All That Glitters Isn't a Conspiracy

Note: I wrote this one a few days ago.  Still don't know if it's worthy to post, but decided to do it anyway, just to post something.

Brains are incredible things, but you really have to be careful with them or they'll start playing tricks on you and make you see things that aren't real.  And so I'm bored and looking at Yahoo and see an article about how the government is sitting on $1 billion in gold coins because an idiot Republican thought he could get people to start using gold coins, so he mandated that the government make them; but people still didn't care.  So no one uses the coins and taxpayers are now stuck paying to store them in a warehouse..

Pretty straight forward story, right?  Not if you're an anti-government conspiracy monger.  To them, this is all about some secret plot to undermine gold and destroy our economy.  And I saw that on the most highly ranked comment on that story, which said:
The headline should read "Gold Colored Coins"
Now, I get his point.  His point is that these coins aren't actually made of gold, but of course, that's because they couldn't be.  After all, $1 of gold isn't really going to be big enough to make a coin out of.  But all the same, they look gold and coins have long been referred to as "gold coins" even if they're not actually made of gold.  Similarly, I can say I'm wearing an orange shirt without people thinking it's made of fruit.

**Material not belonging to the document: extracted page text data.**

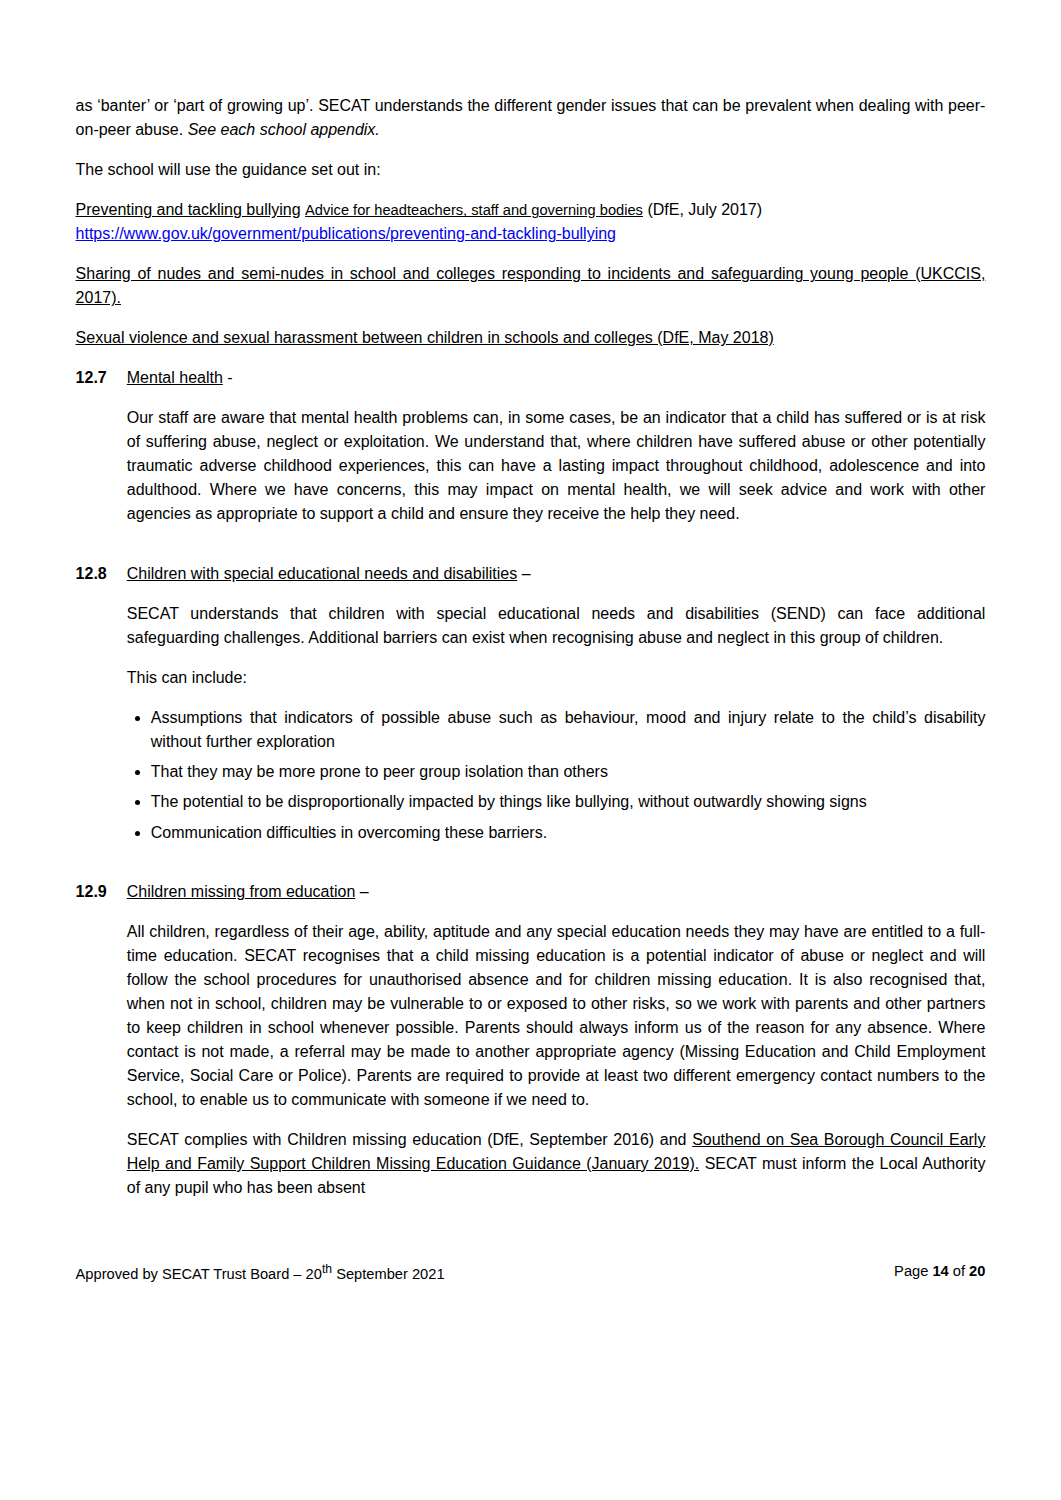as ‘banter’ or ‘part of growing up’. SECAT understands the different gender issues that can be prevalent when dealing with peer-on-peer abuse. See each school appendix.
The school will use the guidance set out in:
Preventing and tackling bullying Advice for headteachers, staff and governing bodies (DfE, July 2017)
https://www.gov.uk/government/publications/preventing-and-tackling-bullying
Sharing of nudes and semi-nudes in school and colleges responding to incidents and safeguarding young people (UKCCIS, 2017).
Sexual violence and sexual harassment between children in schools and colleges (DfE, May 2018)
12.7
Mental health -
Our staff are aware that mental health problems can, in some cases, be an indicator that a child has suffered or is at risk of suffering abuse, neglect or exploitation. We understand that, where children have suffered abuse or other potentially traumatic adverse childhood experiences, this can have a lasting impact throughout childhood, adolescence and into adulthood. Where we have concerns, this may impact on mental health, we will seek advice and work with other agencies as appropriate to support a child and ensure they receive the help they need.
12.8
Children with special educational needs and disabilities –
SECAT understands that children with special educational needs and disabilities (SEND) can face additional safeguarding challenges. Additional barriers can exist when recognising abuse and neglect in this group of children.
This can include:
Assumptions that indicators of possible abuse such as behaviour, mood and injury relate to the child’s disability without further exploration
That they may be more prone to peer group isolation than others
The potential to be disproportionally impacted by things like bullying, without outwardly showing signs
Communication difficulties in overcoming these barriers.
12.9
Children missing from education –
All children, regardless of their age, ability, aptitude and any special education needs they may have are entitled to a full-time education. SECAT recognises that a child missing education is a potential indicator of abuse or neglect and will follow the school procedures for unauthorised absence and for children missing education. It is also recognised that, when not in school, children may be vulnerable to or exposed to other risks, so we work with parents and other partners to keep children in school whenever possible. Parents should always inform us of the reason for any absence. Where contact is not made, a referral may be made to another appropriate agency (Missing Education and Child Employment Service, Social Care or Police). Parents are required to provide at least two different emergency contact numbers to the school, to enable us to communicate with someone if we need to.
SECAT complies with Children missing education (DfE, September 2016) and Southend on Sea Borough Council Early Help and Family Support Children Missing Education Guidance (January 2019). SECAT must inform the Local Authority of any pupil who has been absent
Approved by SECAT Trust Board – 20th September 2021
Page 14 of 20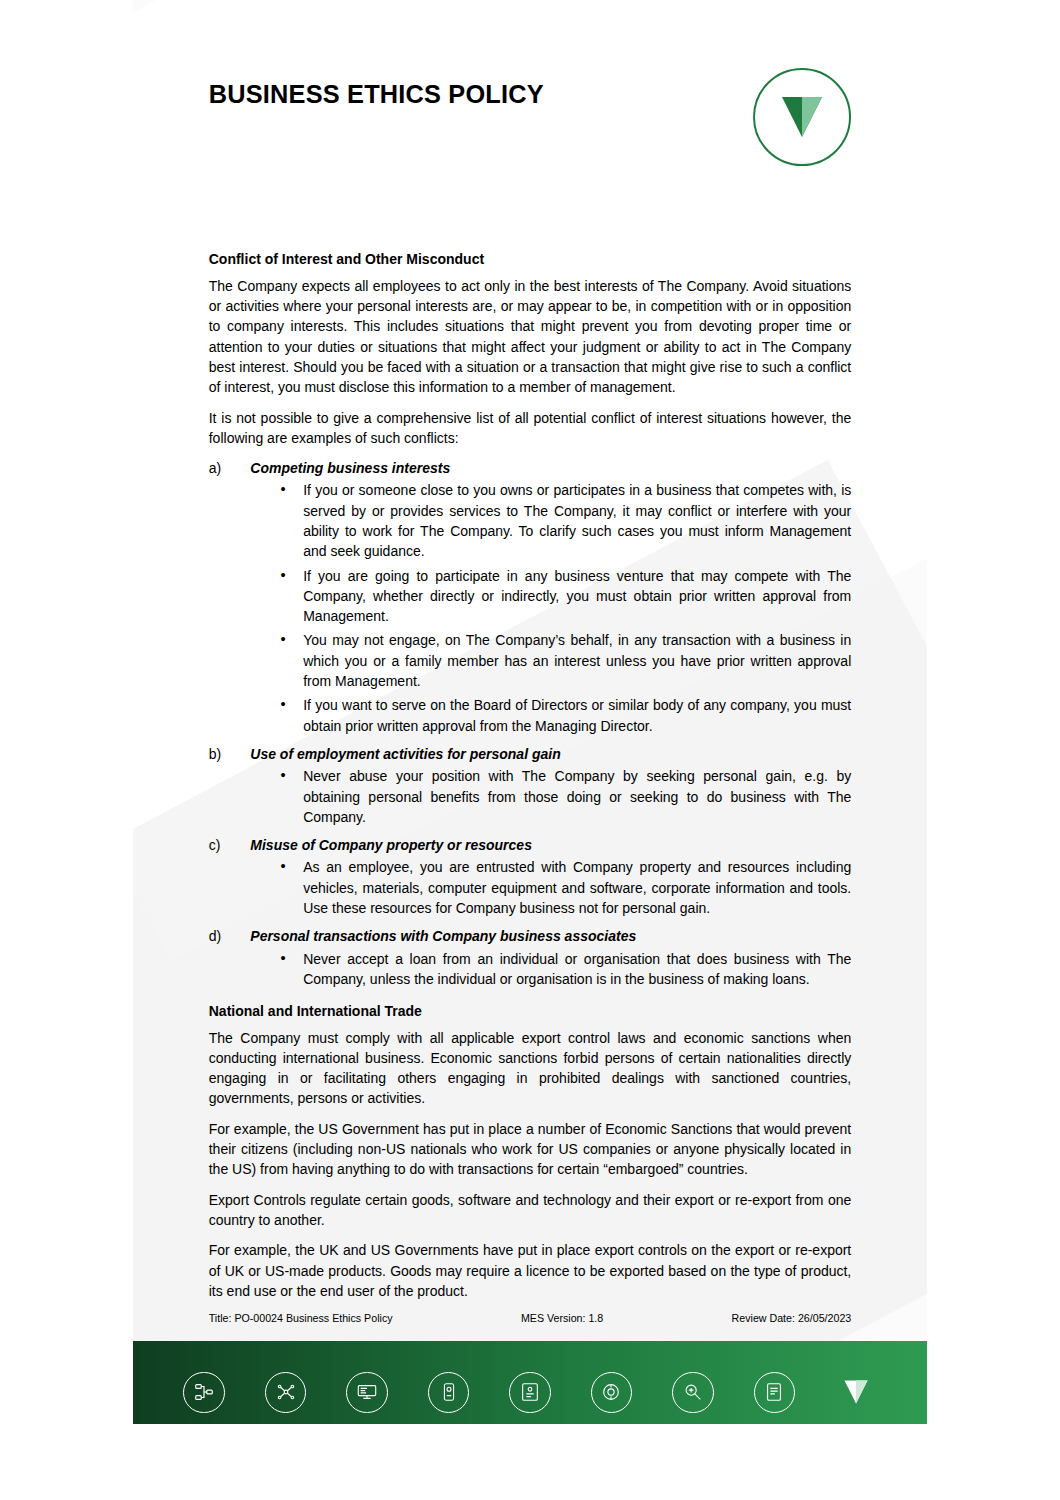BUSINESS ETHICS POLICY
Conflict of Interest and Other Misconduct
The Company expects all employees to act only in the best interests of The Company. Avoid situations or activities where your personal interests are, or may appear to be, in competition with or in opposition to company interests. This includes situations that might prevent you from devoting proper time or attention to your duties or situations that might affect your judgment or ability to act in The Company best interest. Should you be faced with a situation or a transaction that might give rise to such a conflict of interest, you must disclose this information to a member of management.
It is not possible to give a comprehensive list of all potential conflict of interest situations however, the following are examples of such conflicts:
a) Competing business interests
If you or someone close to you owns or participates in a business that competes with, is served by or provides services to The Company, it may conflict or interfere with your ability to work for The Company. To clarify such cases you must inform Management and seek guidance.
If you are going to participate in any business venture that may compete with The Company, whether directly or indirectly, you must obtain prior written approval from Management.
You may not engage, on The Company’s behalf, in any transaction with a business in which you or a family member has an interest unless you have prior written approval from Management.
If you want to serve on the Board of Directors or similar body of any company, you must obtain prior written approval from the Managing Director.
b) Use of employment activities for personal gain
Never abuse your position with The Company by seeking personal gain, e.g. by obtaining personal benefits from those doing or seeking to do business with The Company.
c) Misuse of Company property or resources
As an employee, you are entrusted with Company property and resources including vehicles, materials, computer equipment and software, corporate information and tools. Use these resources for Company business not for personal gain.
d) Personal transactions with Company business associates
Never accept a loan from an individual or organisation that does business with The Company, unless the individual or organisation is in the business of making loans.
National and International Trade
The Company must comply with all applicable export control laws and economic sanctions when conducting international business. Economic sanctions forbid persons of certain nationalities directly engaging in or facilitating others engaging in prohibited dealings with sanctioned countries, governments, persons or activities.
For example, the US Government has put in place a number of Economic Sanctions that would prevent their citizens (including non-US nationals who work for US companies or anyone physically located in the US) from having anything to do with transactions for certain “embargoed” countries.
Export Controls regulate certain goods, software and technology and their export or re-export from one country to another.
For example, the UK and US Governments have put in place export controls on the export or re-export of UK or US-made products. Goods may require a licence to be exported based on the type of product, its end use or the end user of the product.
Title: PO-00024 Business Ethics Policy MES Version: 1.8 Review Date: 26/05/2023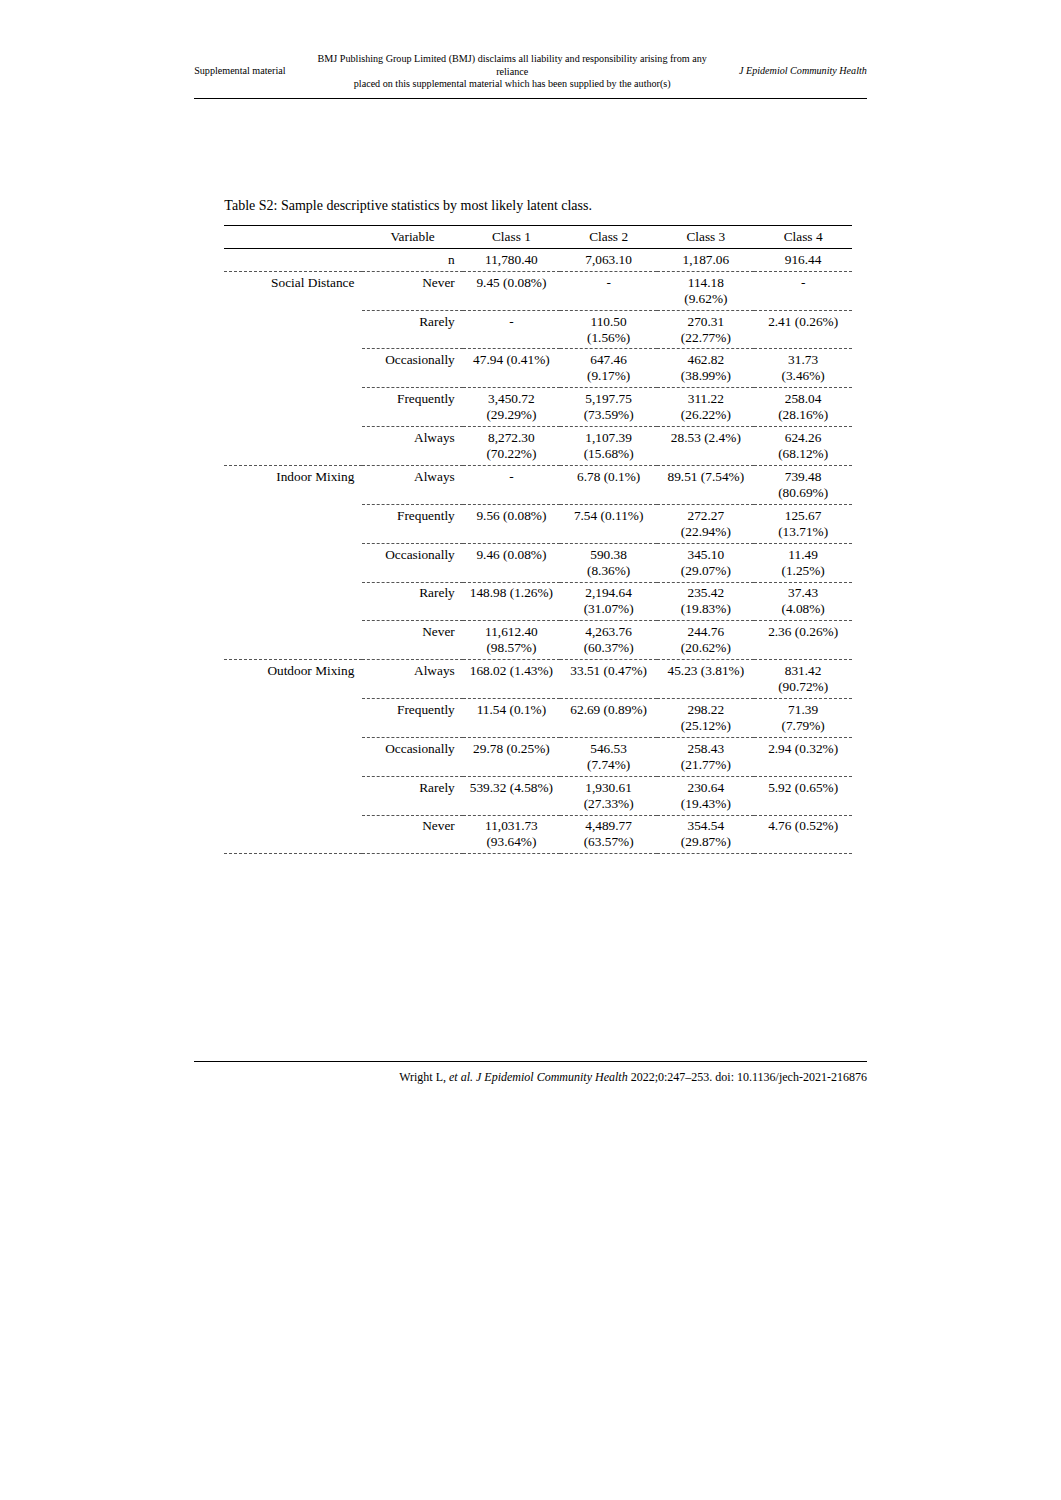Supplemental material
BMJ Publishing Group Limited (BMJ) disclaims all liability and responsibility arising from any reliance
placed on this supplemental material which has been supplied by the author(s)
J Epidemiol Community Health
Table S2: Sample descriptive statistics by most likely latent class.
| | Variable | Class 1 | Class 2 | Class 3 | Class 4 |
| --- | --- | --- | --- | --- | --- |
| | n | 11,780.40 | 7,063.10 | 1,187.06 | 916.44 |
| Social Distance | Never | 9.45 (0.08%) | - | 114.18 (9.62%) | - |
| | Rarely | - | 110.50 (1.56%) | 270.31 (22.77%) | 2.41 (0.26%) |
| | Occasionally | 47.94 (0.41%) | 647.46 (9.17%) | 462.82 (38.99%) | 31.73 (3.46%) |
| | Frequently | 3,450.72 (29.29%) | 5,197.75 (73.59%) | 311.22 (26.22%) | 258.04 (28.16%) |
| | Always | 8,272.30 (70.22%) | 1,107.39 (15.68%) | 28.53 (2.4%) | 624.26 (68.12%) |
| Indoor Mixing | Always | - | 6.78 (0.1%) | 89.51 (7.54%) | 739.48 (80.69%) |
| | Frequently | 9.56 (0.08%) | 7.54 (0.11%) | 272.27 (22.94%) | 125.67 (13.71%) |
| | Occasionally | 9.46 (0.08%) | 590.38 (8.36%) | 345.10 (29.07%) | 11.49 (1.25%) |
| | Rarely | 148.98 (1.26%) | 2,194.64 (31.07%) | 235.42 (19.83%) | 37.43 (4.08%) |
| | Never | 11,612.40 (98.57%) | 4,263.76 (60.37%) | 244.76 (20.62%) | 2.36 (0.26%) |
| Outdoor Mixing | Always | 168.02 (1.43%) | 33.51 (0.47%) | 45.23 (3.81%) | 831.42 (90.72%) |
| | Frequently | 11.54 (0.1%) | 62.69 (0.89%) | 298.22 (25.12%) | 71.39 (7.79%) |
| | Occasionally | 29.78 (0.25%) | 546.53 (7.74%) | 258.43 (21.77%) | 2.94 (0.32%) |
| | Rarely | 539.32 (4.58%) | 1,930.61 (27.33%) | 230.64 (19.43%) | 5.92 (0.65%) |
| | Never | 11,031.73 (93.64%) | 4,489.77 (63.57%) | 354.54 (29.87%) | 4.76 (0.52%) |
Wright L, et al. J Epidemiol Community Health 2022;0:247–253. doi: 10.1136/jech-2021-216876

And from that, we see comments like these:
You can't trust Yahoos' headlines anymore..

The Presidential Dollar coins do NOT contain any gold ... they have a golden color due to a special mix of alloys. Makes me wonder if this article is a propaganda article to spin the country's financial condition as being sounder than it is?

sounds like they are saying that gold itself is pretty worthless, and trying to call these coins gold? i agree fully with michael s

Eric, I want our currency made of real gold and silver so the fed can't just devalue them and steal my wealth.

Yahoo you suck!!! Big time!!!

This article is trying to convince me (emotionally) that these "gold-colored" coins (ergo gold coins) aren't worth considering because nobody wants em (bandwagon propaganda) BUT I'm not buying it. Gold and Silver Bullion is so much better than fake, digital, fiat, debt financed, federal reserve notes, and will be worth more when this country crashes and burns (by purposeful engineered design BTW)
And here's the thing: The word gold was NOT in the actual headline of the article.  It was the teaser headline on the Yahoo homepage that these people are referring to, while the actual headline was The $1 Billion That No One in the United States Wants.  In fact, the word "gold" was only used once in the article, and the point of the article wasn't about them being gold, but about them being metal and how people don't want metal dollars.

Yet, we're to imagine that Yahoo conspired to have someone write this story for the explicit purpose of devaluing gold by making people think it's worthless.  And naturally, Yahoo would have no purpose for doing this, were it not some plot from the government or some shadowy cabal.

But...if they were going to do such a thing, don't you think they'd do a better job of it?  I mean, you'd think between the combined resources of Yahoo, the government, and Obama's Kenyan-Chicago ties, we'd have a little better push on this than a minor story on a Yahoo blog.

For that matter, don't you think they'd have just written an article about how coins made of gold are useless because it's just a shiny rock with no intrinsic value beyond what we give to it?  That'd be a much better article for pushing that sort of agenda, and has the benefit of being true.  But no matter.  These people see a conspiracy and that's all that's important.

I've actually tried to explain that to people whenever they start talking about how paper dollars only have value that we give to it, as they somehow believe that gold has magical value that will always last.  But of course, value is all in the eyes of the person willing to pay for it, and if our country ever gets to the point that our money becomes worthless, we'll have a lot more problem on our hands than how many shiny rocks we have in our pockets.  If the shit goes down, bullets will most assuredly be worth more than gold.